* Action item: Copy out every line in the rows below that contains the word "many".

* Information shown:

========

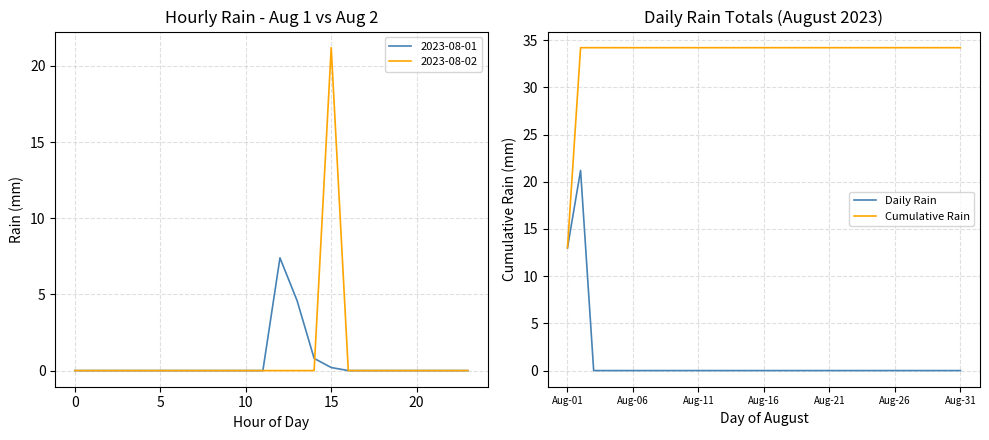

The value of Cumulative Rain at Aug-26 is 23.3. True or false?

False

========

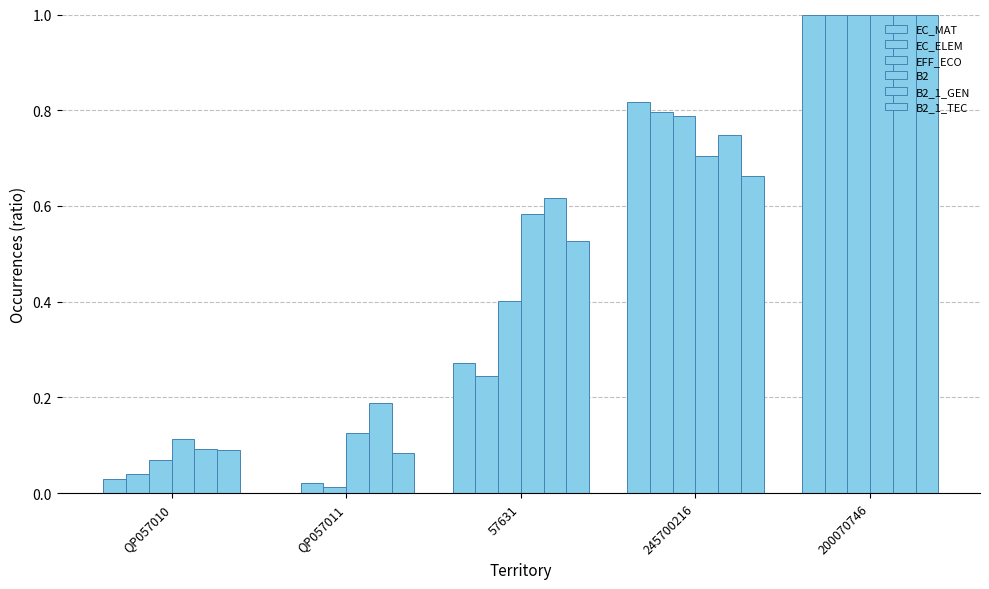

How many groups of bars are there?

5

========

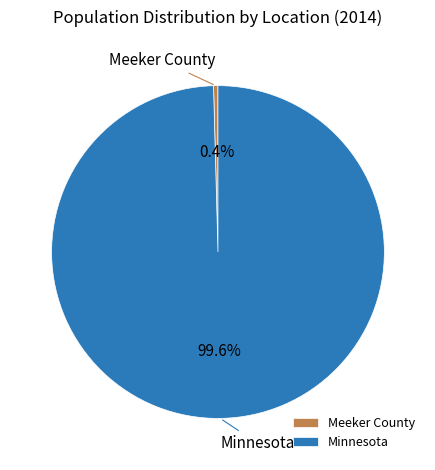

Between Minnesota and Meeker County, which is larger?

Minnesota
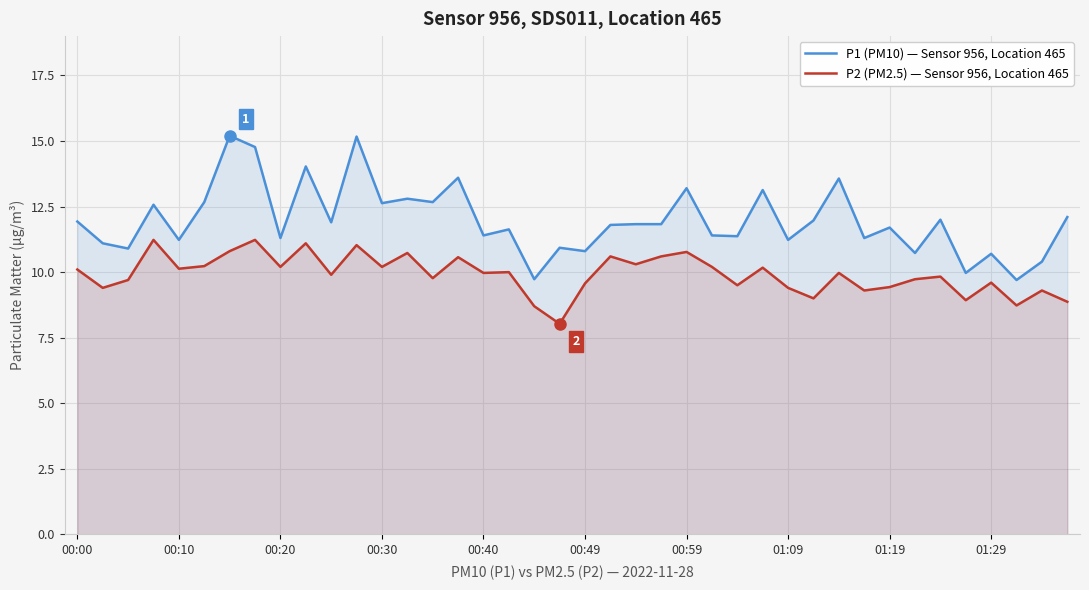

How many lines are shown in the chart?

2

========

* Task solution:
How many groups of bars are there?
How many lines are shown in the chart?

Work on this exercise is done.